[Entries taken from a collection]
=-=-=-=-=

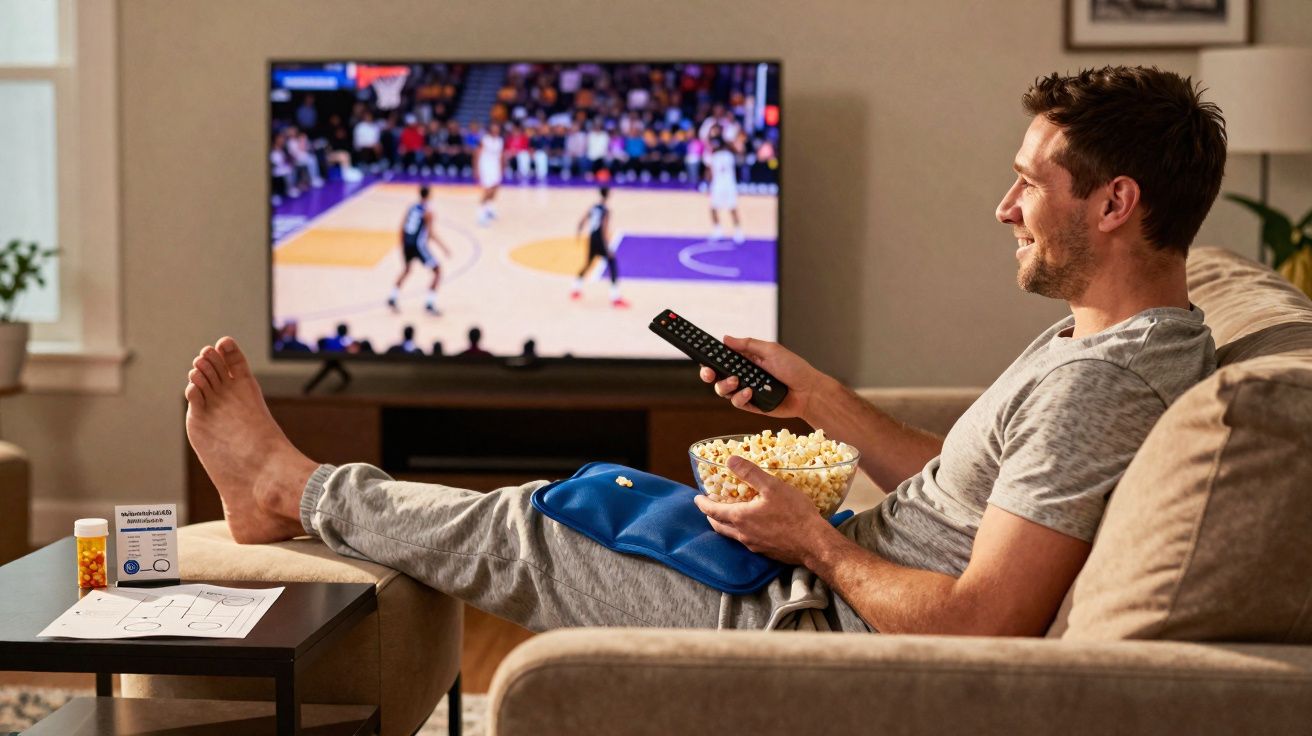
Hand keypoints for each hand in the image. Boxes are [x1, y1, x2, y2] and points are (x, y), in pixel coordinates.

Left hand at [692, 456, 835, 565]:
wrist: (814, 544)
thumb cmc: (794, 514)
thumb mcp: (772, 487)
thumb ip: (750, 473)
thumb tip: (730, 460)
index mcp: (741, 518)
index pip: (713, 511)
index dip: (703, 504)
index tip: (697, 498)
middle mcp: (743, 535)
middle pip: (719, 525)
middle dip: (712, 515)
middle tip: (710, 506)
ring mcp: (754, 546)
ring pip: (732, 535)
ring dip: (726, 524)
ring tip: (729, 514)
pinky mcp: (766, 552)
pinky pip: (747, 540)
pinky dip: (741, 531)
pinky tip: (752, 526)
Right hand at [698, 336, 822, 418]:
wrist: (809, 392)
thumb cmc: (794, 368)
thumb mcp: (771, 350)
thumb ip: (747, 345)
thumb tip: (725, 338)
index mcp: (747, 360)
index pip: (723, 359)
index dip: (711, 359)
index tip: (704, 358)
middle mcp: (745, 375)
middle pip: (718, 376)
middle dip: (709, 375)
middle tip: (710, 373)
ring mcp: (747, 391)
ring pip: (724, 390)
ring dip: (725, 386)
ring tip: (737, 381)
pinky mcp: (752, 405)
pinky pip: (737, 403)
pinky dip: (740, 397)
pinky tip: (749, 393)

=-=-=-=-=

*EXERCISE GOAL:* Output the data exactly, pictures omitted.

*RESPONSE FOR THIS EXERCISE:*
Hand keypoints for each hand in the image. Boxes are [x1, y1, x2, y2] and points are (x, y), in pixel coordinates.

Left hand at [692, 456, 835, 565]:
wrist: (814, 544)
thumb cmc: (794, 514)
thumb mcp: (772, 487)
thumb ip: (750, 473)
thumb tip: (730, 460)
index mcp: (741, 518)
index pip: (713, 511)
index dip: (703, 504)
index tip: (697, 498)
middle mcp: (743, 535)
middle pip: (719, 525)
middle dip: (712, 515)
middle tip: (710, 506)
ring mcp: (754, 546)
ring pip: (732, 535)
ring dip: (726, 524)
ring tip: (729, 514)
pinky mcp: (766, 552)
pinky pip: (747, 540)
pinky dip: (741, 531)
pinky tip: (752, 526)
Right hand at [698, 336, 822, 418]:
wrist: (809, 392)
thumb cmc: (794, 368)
thumb mcp: (771, 350)
thumb ip: (747, 345)
thumb tip: (725, 338)
index mcp: (747, 360)
index pip: (723, 359)
index dip: (711, 359)
index tip: (704, 358)
middle mcp: (745, 375)
middle pip: (718, 376)
middle dip: (709, 375)
middle tip: (710, 373)
ring mcp: (747, 391)
ring pip: (724, 390)
ring dip: (725, 386)
ring tip: (737, 381)
pinky mcp: (752, 405)
pinky pip: (737, 403)
pinky dip: (740, 397)
pinky tip: (749, 393)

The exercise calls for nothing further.